# Exercise description
Reproduce all of the following material line for line, without changing a single character.

(Study material)

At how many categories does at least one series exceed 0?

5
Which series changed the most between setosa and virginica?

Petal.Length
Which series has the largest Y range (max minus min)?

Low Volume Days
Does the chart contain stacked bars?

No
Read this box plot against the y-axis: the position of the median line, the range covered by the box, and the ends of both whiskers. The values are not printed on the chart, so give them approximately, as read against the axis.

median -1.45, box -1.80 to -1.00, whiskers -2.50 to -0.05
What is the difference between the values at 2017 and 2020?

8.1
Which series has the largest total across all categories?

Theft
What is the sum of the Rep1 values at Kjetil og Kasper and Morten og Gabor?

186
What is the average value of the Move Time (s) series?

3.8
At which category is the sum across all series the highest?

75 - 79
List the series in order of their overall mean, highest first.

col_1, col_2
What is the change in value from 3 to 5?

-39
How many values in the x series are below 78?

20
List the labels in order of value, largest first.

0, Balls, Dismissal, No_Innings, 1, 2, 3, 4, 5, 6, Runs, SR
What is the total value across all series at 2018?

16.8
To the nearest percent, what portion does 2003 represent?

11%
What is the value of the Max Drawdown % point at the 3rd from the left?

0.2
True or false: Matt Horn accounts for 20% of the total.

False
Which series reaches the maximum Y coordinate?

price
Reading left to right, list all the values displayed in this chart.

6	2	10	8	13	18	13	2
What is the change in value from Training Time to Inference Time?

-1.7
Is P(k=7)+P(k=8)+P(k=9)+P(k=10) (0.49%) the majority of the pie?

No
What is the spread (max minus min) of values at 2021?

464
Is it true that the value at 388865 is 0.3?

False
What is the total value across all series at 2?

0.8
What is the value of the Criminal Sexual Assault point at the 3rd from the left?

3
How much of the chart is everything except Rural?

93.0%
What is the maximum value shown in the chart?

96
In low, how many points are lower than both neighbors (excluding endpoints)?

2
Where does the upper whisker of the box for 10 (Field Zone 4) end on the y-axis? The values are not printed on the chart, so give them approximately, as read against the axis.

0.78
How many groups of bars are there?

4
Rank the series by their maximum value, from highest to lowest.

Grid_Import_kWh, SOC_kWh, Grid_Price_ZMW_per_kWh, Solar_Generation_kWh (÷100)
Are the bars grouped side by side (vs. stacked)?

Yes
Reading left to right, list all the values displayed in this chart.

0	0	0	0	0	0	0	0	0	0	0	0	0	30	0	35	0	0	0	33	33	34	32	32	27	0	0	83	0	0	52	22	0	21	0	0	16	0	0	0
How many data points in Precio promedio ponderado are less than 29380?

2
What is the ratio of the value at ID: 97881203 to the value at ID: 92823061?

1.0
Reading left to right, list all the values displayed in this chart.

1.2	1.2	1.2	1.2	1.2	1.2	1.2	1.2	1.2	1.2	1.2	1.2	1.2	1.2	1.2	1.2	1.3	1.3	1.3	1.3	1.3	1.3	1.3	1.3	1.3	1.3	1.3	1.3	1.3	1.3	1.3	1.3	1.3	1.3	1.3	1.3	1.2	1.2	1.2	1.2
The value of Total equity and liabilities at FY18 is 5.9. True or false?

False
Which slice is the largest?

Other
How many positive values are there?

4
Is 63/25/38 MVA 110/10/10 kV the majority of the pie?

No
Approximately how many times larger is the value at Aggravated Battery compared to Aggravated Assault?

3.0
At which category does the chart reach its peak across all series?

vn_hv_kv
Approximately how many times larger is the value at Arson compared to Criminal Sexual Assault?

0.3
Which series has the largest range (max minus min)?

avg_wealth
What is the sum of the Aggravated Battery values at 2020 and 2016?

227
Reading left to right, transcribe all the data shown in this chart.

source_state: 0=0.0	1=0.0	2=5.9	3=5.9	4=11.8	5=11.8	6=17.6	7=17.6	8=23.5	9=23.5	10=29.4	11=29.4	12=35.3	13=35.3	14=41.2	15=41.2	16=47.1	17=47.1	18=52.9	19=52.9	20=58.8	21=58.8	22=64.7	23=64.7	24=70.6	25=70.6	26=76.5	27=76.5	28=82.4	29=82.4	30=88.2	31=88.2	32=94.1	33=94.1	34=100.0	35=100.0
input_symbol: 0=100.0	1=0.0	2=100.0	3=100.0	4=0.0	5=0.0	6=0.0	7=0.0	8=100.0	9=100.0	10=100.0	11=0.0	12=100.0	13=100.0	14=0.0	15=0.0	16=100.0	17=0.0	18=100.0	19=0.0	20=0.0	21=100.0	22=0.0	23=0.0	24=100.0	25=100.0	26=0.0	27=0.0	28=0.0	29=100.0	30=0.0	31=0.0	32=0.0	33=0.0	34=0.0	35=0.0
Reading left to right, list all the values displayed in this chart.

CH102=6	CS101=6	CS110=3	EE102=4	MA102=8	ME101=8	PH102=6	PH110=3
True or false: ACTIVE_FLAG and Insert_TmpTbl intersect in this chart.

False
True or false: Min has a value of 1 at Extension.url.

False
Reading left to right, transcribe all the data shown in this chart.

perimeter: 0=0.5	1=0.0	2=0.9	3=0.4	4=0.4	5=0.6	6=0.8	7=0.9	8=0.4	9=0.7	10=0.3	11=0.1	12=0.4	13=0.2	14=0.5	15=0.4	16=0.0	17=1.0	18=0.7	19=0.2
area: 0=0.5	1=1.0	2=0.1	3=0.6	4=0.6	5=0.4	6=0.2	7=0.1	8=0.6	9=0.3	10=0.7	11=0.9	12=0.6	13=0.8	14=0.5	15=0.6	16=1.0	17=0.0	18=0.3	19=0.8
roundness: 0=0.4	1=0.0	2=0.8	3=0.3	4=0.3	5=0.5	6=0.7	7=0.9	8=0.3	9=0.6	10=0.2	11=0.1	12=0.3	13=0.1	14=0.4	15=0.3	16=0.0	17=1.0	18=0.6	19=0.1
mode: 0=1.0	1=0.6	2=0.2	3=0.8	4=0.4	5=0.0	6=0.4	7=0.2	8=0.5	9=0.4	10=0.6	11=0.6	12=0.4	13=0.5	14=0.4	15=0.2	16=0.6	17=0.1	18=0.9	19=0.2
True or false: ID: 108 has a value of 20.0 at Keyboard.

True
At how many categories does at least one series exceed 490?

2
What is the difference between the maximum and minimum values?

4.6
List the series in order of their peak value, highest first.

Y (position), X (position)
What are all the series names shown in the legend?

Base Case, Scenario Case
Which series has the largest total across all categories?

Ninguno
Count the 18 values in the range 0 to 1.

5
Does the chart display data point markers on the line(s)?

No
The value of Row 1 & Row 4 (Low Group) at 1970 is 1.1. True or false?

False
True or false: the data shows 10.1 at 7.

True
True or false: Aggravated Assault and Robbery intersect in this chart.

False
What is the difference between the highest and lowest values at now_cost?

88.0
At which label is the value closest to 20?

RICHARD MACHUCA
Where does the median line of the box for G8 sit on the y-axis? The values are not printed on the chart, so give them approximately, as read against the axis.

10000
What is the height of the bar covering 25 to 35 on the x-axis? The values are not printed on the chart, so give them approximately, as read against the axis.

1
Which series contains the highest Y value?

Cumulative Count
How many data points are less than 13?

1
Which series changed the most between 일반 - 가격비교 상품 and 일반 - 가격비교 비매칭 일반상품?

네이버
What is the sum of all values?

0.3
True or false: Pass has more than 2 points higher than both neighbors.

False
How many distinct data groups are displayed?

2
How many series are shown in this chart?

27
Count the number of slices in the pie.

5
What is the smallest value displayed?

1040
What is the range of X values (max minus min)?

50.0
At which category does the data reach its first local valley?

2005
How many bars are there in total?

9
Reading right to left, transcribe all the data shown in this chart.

(End Study material)

# Answer to the exercise
At how many categories does at least one series exceed 0?

5
Which series changed the most between setosa and virginica?

Petal.Length
Which series has the largest Y range (max minus min)?

Low Volume Days
Does the chart contain stacked bars?

No
Read this box plot against the y-axis: the position of the median line, the range covered by the box, and the ends of both whiskers. The values are not printed on the chart, so give them approximately, as read against the axis.

median -1.45, box -1.80 to -1.00, whiskers -2.50 to -0.05
What is the difference between the values at 2017 and 2020?

8.1
Which series has the largest total across all categories?

Theft
What is the sum of the Rep1 values at Kjetil og Kasper and Morten og Gabor?

186
What is the average value of the Move Time (s) series?

3.8
At which category is the sum across all series the highest?

75 - 79
List the series in order of their overall mean, highest first.

col_1, col_2
What is the change in value from 3 to 5?

-39
How many values in the x series are below 78?

20
List the labels in order of value, largest first.

0, Balls, Dismissal, No_Innings, 1, 2, 3, 4, 5, 6, Runs, SR
What is the total value across all series at 2018?

16.8
To the nearest percent, what portion does 2003 represent?

11%
What is the value of the Max Drawdown % point at the 3rd from the left?

0.2
True or false: Matt Horn accounts for 20% of the total.

False
Which series reaches the maximum Y coordinate?

price
Reading left to right, list all the values displayed in this chart.

6	2	10	8	13	18	13	2
What is the change in value from Training Time to Inference Time?

-1.7
Is P(k=7)+P(k=8)+P(k=9)+P(k=10) (0.49%) the majority of the pie?

No
What is the spread (max minus min) of values at 2021?

464
Is it true that the value at 388865 is 0.3?

False
What is the total value across all series at 2?

0.8
What is the value of the Criminal Sexual Assault point at the 3rd from the left?

3
How much of the chart is everything except Rural?

93.0%
What is the maximum value shown in the chart?

96
In low, how many points are lower than both neighbors (excluding endpoints)?

2
Where does the upper whisker of the box for 10 (Field Zone 4) end on the y-axis? The values are not printed on the chart, so give them approximately, as read against the axis.

0.78
How many groups of bars are there?

4
Rank the series by their maximum value, from highest to lowest.

Grid_Import_kWh, SOC_kWh, Grid_Price_ZMW_per_kWh, Solar_Generation_kWh (÷100)
Are the bars grouped side by side (vs. stacked)?

Yes
Reading left to right, list all the values displayed in this chart.

0	0	0	0	0	0	0	0	0	0	0	0	0	30	0	35	0	0	0	33	33	34	32	32	27	0	0	83	0	0	52	22	0	21	0	0	16	0	0	0
How many data points in Precio promedio ponderado are less than 29380?

2
What is the ratio of the value at ID: 97881203 to the value at ID: 92823061?

1.0
Reading left to right, list all the values displayed in this chart.

1.2	1.2	1.2	1.2	1.2	1.2	1.2	1.2	1.2	1.2	1.2	1.2	1.2	1.2	1.2	1.2	1.3	1.3	1.3	1.3	1.3	1.3	1.3	1.3	1.3	1.3	1.3	1.3	1.3	1.3	1.3	1.3	1.3	1.3	1.3	1.3	1.2	1.2	1.2	1.2
The value of Total equity and liabilities at FY18 is 5.9. True or false?

False
Which slice is the largest?

Other
How many positive values are there?

4
Is 63/25/38 MVA 110/10/10 kV the majority of the pie?

No
Approximately how many times larger is the value at Aggravated Battery compared to Aggravated Assault?

3.0
At which category does the chart reach its peak across all series?

vn_hv_kv
Approximately how many times larger is the value at Arson compared to Criminal Sexual Assault?

0.3
Which series has the largest range (max minus min)?

avg_wealth
What is the sum of the Aggravated Battery values at 2020 and 2016?

227
Reading left to right, transcribe all the data shown in this chart.

source_state: 0=0.0	1=0.0	2=5.9	3=5.9	4=11.8	5=11.8	6=17.6	7=17.6	8=23.5	9=23.5	10=29.4	11=29.4	12=35.3	13=35.3	14=41.2	15=41.2	16=47.1	17=47.1	18=52.9	19=52.9	20=58.8	21=58.8	22=64.7	23=64.7	24=70.6	25=70.6	26=76.5	27=76.5	28=82.4	29=82.4	30=88.2	31=88.2	32=94.1	33=94.1	34=100.0	35=100.0
input_symbol: 0=100.0	1=0.0	2=100.0	3=100.0	4=0.0	5=0.0	6=0.0	7=0.0	8=100.0	9=100.0	10=100.0	11=0.0	12=100.0	13=100.0	14=0.0	15=0.0	16=100.0	17=0.0	18=100.0	19=0.0	20=0.0	21=100.0	22=0.0	23=0.0	24=100.0	25=100.0	26=0.0	27=0.0	28=0.0	29=100.0	30=0.0	31=0.0	32=0.0	33=0.0	34=0.0	35=0.0
Reading left to right, list all the values displayed in this chart.

CH102=6	CS101=6	CS110=3	EE102=4	MA102=8	ME101=8	PH102=6	PH110=3
True or false: ACTIVE_FLAG and Insert_TmpTbl intersect in this chart.

False
True or false: Min has a value of 1 at Extension.url.

False
Reading left to right, transcribe all the data shown in this chart.

perimeter: 0=0.5	1=0.0	2=0.9	3=0.4	4=0.4	5=0.6	6=0.8	7=0.9	8=0.4	9=0.7	10=0.3	11=0.1	12=0.4	13=0.2	14=0.5	15=0.4	16=0.0	17=1.0	18=0.7	19=0.2
area: 0=0.5	1=1.0	2=0.1	3=0.6	4=0.6	5=0.4	6=0.2	7=0.1	8=0.6	9=0.3	10=0.7	11=0.9	12=0.6	13=0.8	14=0.5	15=0.6	16=1.0	17=0.0	18=0.3	19=0.8
roundness: 0=0.4	1=0.0	2=0.8	3=0.3	4=0.3	5=0.5	6=0.7	7=0.9	8=0.3	9=0.6	10=0.2	11=0.1	12=0.3	13=0.1	14=0.4	15=0.3	16=0.0	17=1.0	18=0.6	19=0.1
mode: 0=1.0	1=0.6	2=0.2	3=0.8	4=0.4	5=0.0	6=0.4	7=0.2	8=0.5	9=0.4	10=0.6	11=0.6	12=0.4	13=0.5	14=0.4	15=0.2	16=0.6	17=0.1	18=0.9	19=0.2
True or false: ID: 108 has a value of 20.0 at Keyboard.

True
At how many categories does at least one series exceed 490?

2
What is the difference between the maximum and minimum values?

4.6
List the series in order of their peak value, highest first.

Y (position), X (position)
What are all the series names shown in the legend?

Base Case, Scenario Case
Which series has the largest total across all categories?

Ninguno
Count the 18 values in the range 0 to 1.

5
Does the chart display data point markers on the line(s)?

No
The value of Row 1 & Row 4 (Low Group) at 1970 is 1.1. True or false?

False
True or false: the data shows 10.1 at 7.

True
True or false: Aggravated Assault and Robbery intersect in this chart.

False
What is the difference between the highest and lowest values at now_cost?

88.0
At which label is the value closest to 20?

RICHARD MACHUCA
Where does the median line of the box for G8 sit on the y-axis? The values are not printed on the chart, so give them approximately, as read against the axis.

10000
What is the height of the bar covering 25 to 35 on the x-axis? The values are not printed on the chart, so give them approximately, as read against the axis.

1
Which series contains the highest Y value?

Cumulative Count
How many data points are less than 13?

1
Which series changed the most between 일반 - 가격비교 상품 and 일반 - 가격비교 비매칭 일반상품?

네이버
What is the sum of all values?

0.3
True or false: Pass has more than 2 points higher than both neighbors.

False
How many distinct data groups are displayed?

2
How many series are shown in this chart?

27
Count the number of slices in the pie.

5
What is the smallest value displayed?

1040
What is the range of X values (max minus min)?

50.0
At which category does the data reach its first local valley?

2005
How many bars are there in total?

9
Reading right to left, transcribe all the data shown in this chart.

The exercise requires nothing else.